Annan's six-point plan calls for an immediate cessation of fighting, first by the Syrian government and then the opposition, with the goal of launching a political dialogue.
Renewed shelling reported
The briefing came amid renewed government shelling of several neighbourhoods in the central city of Homs, according to activists.
The Syrian government has said it was trying to evacuate civilians from Homs and blamed rebel fighters for obstructing efforts to get people out safely.
"Contacts have been made with the leadership of the international monitors, in co-operation with the local Syrian authorities in the city of Homs to bring out these Syrian citizens," Syria's foreign ministry said on Tuesday.
"But the efforts of the monitors were unsuccessful ... because the armed terrorist groups obstructed their efforts," it said, using a label Syria employs to describe rebels who have joined the 15-month uprising and seek to topple Assad by force.
It accused the rebels of using civilians as "human shields".
Hadi al-Abdallah, an activist in Homs, said from Homs that the accusations of the regime are "ridiculous".
"We contacted the UN observers and Red Cross many times to come to the beseiged neighbourhoods in Homs, but they told us that the regime was preventing them from entering to rescue civilians," he said.
Exodus from Homs
Tens of thousands of people have already fled from Homs to other cities to escape months of bombardment and street fighting.
“It is wrong to assume that there are three parties to the conflict: the regime, the Free Syrian Army and the civilians," Abdallah said.
"There are only two parties.
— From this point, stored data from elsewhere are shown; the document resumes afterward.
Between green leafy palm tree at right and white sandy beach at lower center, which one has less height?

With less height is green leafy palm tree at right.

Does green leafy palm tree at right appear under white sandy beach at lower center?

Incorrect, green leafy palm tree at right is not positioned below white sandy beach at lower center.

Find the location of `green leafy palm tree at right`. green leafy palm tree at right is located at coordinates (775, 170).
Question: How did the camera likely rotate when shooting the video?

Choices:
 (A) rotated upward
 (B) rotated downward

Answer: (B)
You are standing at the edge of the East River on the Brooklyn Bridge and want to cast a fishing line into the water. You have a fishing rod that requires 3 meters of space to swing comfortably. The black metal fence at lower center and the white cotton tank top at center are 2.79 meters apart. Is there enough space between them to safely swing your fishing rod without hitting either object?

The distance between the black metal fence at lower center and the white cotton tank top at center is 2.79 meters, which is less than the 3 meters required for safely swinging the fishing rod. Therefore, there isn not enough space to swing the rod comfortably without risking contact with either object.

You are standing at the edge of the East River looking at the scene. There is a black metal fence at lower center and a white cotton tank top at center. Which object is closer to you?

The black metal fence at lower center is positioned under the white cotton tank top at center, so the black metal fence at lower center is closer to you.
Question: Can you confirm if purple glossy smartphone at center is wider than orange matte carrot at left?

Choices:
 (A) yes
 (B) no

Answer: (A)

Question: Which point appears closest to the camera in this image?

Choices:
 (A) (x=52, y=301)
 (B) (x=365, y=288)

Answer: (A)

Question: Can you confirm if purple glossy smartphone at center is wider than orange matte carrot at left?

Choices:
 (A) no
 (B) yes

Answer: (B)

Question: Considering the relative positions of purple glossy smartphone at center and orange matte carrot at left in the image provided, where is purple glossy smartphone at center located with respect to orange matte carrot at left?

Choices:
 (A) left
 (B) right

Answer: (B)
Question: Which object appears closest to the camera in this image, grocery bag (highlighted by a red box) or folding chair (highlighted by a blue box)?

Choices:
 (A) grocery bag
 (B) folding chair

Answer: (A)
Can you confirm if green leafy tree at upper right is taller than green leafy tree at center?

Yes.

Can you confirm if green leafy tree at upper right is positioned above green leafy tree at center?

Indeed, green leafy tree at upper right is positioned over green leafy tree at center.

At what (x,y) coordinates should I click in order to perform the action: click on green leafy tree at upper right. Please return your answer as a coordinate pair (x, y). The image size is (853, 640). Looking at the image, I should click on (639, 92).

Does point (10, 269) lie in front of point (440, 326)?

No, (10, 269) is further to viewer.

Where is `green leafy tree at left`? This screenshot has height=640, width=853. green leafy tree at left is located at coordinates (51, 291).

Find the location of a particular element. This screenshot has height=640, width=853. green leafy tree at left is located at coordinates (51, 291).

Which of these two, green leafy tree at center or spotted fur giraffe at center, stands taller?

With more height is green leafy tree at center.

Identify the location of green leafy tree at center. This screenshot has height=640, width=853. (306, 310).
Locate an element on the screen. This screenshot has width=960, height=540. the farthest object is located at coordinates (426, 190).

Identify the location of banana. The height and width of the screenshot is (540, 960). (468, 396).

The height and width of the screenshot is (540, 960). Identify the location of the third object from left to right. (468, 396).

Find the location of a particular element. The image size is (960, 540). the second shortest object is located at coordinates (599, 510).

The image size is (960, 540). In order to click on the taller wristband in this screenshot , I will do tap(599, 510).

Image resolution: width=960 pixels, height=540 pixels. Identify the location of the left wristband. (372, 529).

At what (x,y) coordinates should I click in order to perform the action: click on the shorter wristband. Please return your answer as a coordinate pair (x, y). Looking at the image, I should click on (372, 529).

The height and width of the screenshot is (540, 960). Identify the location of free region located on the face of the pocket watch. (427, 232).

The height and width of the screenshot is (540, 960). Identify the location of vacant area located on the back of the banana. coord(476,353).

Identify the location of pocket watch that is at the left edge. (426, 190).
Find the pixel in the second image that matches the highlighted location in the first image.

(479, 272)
The criminal regime on one side and the civilians and Free Syrian Army on the other."
Abdallah said that civilians in Homs "have clearly expressed their support for the Free Syrian Army during anti-Assad rallies".
There has also been fighting in the city of Deir Ezzor where the government crackdown continues. The state news agency Sana said oil pipelines have been attacked by armed groups there.
There were also reports of clashes between troops and opposition fighters in the northern Aleppo province.
In a seperate development, US President Barack Obama said on Tuesday that China and Russia are "not aligned'' with the US and other nations on Syria, but says both countries' leaders recognize the dangers of a civil war.
Obama's comments at the end of the Group of 20 meeting of the world's largest economies came after Russian President Vladimir Putin said only the Syrian people have the right to decide whether Assad steps down.
"I don't see a scenario in which Assad stays and violence is reduced,'' Obama said.
Policy of non-intervention
Putin defended Russia's policy of non-intervention in Syria by saying that outsiders have no right to interfere in other countries.
"We believe that nobody has the right to decide for other nations who should be in power and who should not," Putin told reporters after a G20 summit in the Mexican beach resort of Los Cabos.
"It is not changing the regime that is important, but that after changing the regime, which should be done constitutionally, violence is stopped and peace comes to the country," he said.
Russia has been the staunchest backer of Assad and his military crackdown against the opposition in Syria, including supplying arms to the Syrian government.
However, David Cameron, the British prime minister, said Putin had shifted his view of the Syrian leader.
"There remain differences over sequencing and the shape of how the transition takes place but it is welcome that President Putin has been explicit that he does not want Assad remaining in charge in Syria," Cameron told reporters on Tuesday.
"What we need next is an agreement on a transitional leadership which can move Syria to a democratic future that protects the rights of all its communities."
Meanwhile, the US military said Russia was preparing to deploy three naval ships to Syria for a mission that Moscow says is purely designed to ferry supplies to its base at the port of Tartus.
"Russian citizens have been threatened there in Syria, and their stated intention is that this is for force protection reasons of their own. That's what we believe to be the case," Pentagon spokesman Captain John Kirby told reporters.
Earlier on Tuesday, a Russian cargo ship allegedly carrying attack helicopters to Syria was turned back from British waters after its insurance coverage was revoked.